Top of READING PASSAGE
The last number of Fraser’s Magazine has a long article upon THE POETS AND POETRY OF AMERICA, in which the subject is treated with more than the customary civility of English criticism upon this subject.  We are half inclined, indeed, to believe the article was written “above Bleecker,” or by an inhabitant of that quarter now in London.  Omitting the illustrative extracts, we copy the greater portion of the review, in which most of those who are admitted to be poets are characterized.

“When Halleck said of New York—­

            Our fourteen wards
  Contain some seven-and-thirty-bards,

he rather understated than exaggerated the fact.  Mr. Griswold, besides the ninety regular poets in his collection, gives an appendix of about seventy fugitive pieces by as many authors; and bitter complaints have been made against him in various quarters for not including some seventy, or a hundred and seventy more, ‘who,’ it is said, and probably with truth, ’have as good a right to be there as many of those admitted.’  Still it is possible to pick out a few of general reputation, whom literati from all parts of the Union would agree in sustaining as specimens of distinguished American poets, though they would differ in assigning their relative position.  Thus, if the Republic had to choose a laureate, Boston would probably deposit a nearly unanimous vote for Longfellow; the suffrages of New York might he divided between Bryant and Halleck; and the southern cities would doubtless give a large majority for Poe.  But these gentlemen, and some three or four more, would be acknowledged by all as occupying the first rank.  Perhaps, on the whole, the preponderance of native authority justifies us in heading the list with Bryant, who, at any rate, has the additional title of seniority in authorship, if not in actual years.
Bottom of READING PASSAGE
Top of PROVIDED RECORDS
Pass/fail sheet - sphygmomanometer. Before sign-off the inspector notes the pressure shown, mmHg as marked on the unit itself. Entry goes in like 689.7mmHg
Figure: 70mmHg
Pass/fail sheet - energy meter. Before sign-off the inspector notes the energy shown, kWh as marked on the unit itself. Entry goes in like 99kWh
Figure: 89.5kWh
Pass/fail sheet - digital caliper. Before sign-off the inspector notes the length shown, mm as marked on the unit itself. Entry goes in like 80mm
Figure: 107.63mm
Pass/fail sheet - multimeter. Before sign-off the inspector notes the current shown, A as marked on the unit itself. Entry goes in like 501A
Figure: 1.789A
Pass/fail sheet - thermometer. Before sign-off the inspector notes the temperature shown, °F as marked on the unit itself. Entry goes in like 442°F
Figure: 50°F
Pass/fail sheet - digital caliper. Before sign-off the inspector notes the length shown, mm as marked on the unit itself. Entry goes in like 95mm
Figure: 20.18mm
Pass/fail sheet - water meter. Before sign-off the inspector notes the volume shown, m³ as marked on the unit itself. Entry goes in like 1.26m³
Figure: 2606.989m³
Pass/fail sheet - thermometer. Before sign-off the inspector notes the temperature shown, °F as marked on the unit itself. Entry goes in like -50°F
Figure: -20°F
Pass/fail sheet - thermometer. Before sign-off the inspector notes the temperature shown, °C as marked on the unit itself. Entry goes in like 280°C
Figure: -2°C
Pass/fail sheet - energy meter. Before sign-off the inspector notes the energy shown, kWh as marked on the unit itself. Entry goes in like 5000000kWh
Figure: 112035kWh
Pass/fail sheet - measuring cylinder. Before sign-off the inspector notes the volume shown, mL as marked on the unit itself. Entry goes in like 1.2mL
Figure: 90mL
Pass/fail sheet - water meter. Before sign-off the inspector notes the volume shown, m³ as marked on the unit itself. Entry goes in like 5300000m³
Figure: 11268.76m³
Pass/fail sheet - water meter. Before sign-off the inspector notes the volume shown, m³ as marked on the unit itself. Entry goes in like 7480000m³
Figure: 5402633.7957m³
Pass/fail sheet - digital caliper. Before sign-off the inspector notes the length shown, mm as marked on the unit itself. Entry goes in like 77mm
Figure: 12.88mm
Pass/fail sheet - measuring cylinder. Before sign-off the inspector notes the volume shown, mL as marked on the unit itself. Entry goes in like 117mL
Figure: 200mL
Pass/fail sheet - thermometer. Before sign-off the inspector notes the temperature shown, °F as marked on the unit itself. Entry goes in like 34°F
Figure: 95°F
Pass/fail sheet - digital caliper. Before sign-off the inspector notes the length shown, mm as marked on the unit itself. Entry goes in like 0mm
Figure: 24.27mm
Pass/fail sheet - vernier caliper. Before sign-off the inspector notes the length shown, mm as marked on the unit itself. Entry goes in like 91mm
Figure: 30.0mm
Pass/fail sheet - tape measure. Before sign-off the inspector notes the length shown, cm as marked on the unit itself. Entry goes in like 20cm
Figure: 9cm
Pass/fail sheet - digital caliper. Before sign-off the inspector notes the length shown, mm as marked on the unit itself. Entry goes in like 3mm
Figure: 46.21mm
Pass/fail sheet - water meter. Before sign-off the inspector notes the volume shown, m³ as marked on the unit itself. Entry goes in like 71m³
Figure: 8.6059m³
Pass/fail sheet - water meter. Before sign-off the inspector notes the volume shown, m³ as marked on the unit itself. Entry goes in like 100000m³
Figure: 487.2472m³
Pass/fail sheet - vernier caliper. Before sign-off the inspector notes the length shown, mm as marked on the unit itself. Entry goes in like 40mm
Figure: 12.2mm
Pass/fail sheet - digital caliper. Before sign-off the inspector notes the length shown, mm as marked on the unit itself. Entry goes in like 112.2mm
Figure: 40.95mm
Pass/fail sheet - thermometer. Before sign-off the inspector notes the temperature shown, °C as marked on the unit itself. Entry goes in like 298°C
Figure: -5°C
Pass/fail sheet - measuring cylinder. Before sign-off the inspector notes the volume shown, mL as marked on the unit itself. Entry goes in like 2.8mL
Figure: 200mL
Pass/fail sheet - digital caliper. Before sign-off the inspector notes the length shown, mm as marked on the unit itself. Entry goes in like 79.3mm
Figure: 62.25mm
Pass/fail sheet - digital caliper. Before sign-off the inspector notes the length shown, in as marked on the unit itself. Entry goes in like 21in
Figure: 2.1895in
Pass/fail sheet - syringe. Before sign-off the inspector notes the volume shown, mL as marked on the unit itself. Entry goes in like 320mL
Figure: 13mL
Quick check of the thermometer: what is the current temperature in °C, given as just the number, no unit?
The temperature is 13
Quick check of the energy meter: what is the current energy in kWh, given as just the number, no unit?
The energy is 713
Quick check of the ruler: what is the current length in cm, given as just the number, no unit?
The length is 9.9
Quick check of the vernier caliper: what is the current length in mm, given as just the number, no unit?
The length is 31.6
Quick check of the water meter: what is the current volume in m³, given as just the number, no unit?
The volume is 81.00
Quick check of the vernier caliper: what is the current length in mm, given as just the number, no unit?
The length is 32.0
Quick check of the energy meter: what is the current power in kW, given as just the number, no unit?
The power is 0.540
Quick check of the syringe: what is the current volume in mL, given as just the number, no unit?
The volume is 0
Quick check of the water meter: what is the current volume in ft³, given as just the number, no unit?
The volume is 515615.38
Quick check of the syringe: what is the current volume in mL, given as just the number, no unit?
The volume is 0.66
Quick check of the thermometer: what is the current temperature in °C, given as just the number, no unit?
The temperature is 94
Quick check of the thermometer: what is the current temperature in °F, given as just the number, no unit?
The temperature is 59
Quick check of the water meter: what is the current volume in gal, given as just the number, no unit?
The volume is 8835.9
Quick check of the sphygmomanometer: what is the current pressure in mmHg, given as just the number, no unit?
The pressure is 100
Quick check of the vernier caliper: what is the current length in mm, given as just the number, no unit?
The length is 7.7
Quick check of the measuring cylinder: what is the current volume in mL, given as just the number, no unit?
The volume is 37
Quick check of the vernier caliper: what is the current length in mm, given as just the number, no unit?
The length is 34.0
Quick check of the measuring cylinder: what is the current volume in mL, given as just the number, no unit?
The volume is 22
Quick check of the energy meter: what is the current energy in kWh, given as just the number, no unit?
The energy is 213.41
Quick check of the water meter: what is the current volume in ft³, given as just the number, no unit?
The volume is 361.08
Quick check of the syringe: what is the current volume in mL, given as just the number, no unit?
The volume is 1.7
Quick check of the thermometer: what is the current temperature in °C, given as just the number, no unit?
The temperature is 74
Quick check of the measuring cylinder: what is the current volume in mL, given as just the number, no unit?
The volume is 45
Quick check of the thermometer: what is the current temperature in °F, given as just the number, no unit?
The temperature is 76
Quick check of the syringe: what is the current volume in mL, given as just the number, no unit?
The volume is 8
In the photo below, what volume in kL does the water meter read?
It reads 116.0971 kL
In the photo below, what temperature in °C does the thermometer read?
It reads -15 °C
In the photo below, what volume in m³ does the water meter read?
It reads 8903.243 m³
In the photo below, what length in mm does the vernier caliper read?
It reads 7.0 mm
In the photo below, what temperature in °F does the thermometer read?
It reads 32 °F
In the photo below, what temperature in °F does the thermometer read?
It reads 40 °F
Bottom of PROVIDED RECORDS
THE PROBLEM: Retype the part of the passage on American poetry that begins with "The last number" and ends with "poets are characterized.". The data bear no relation to the passage on American poetry.

RESPONSE FOR THIS EXERCISE:
The last number of Fraser’s Magazine has a long article upon THE POETS AND POETRY OF AMERICA, in which the subject is treated with more than the customary civility of English criticism upon this subject.  We are half inclined, indeed, to believe the article was written “above Bleecker,” or by an inhabitant of that quarter now in London.  Omitting the illustrative extracts, we copy the greater portion of the review, in which most of those who are admitted to be poets are characterized.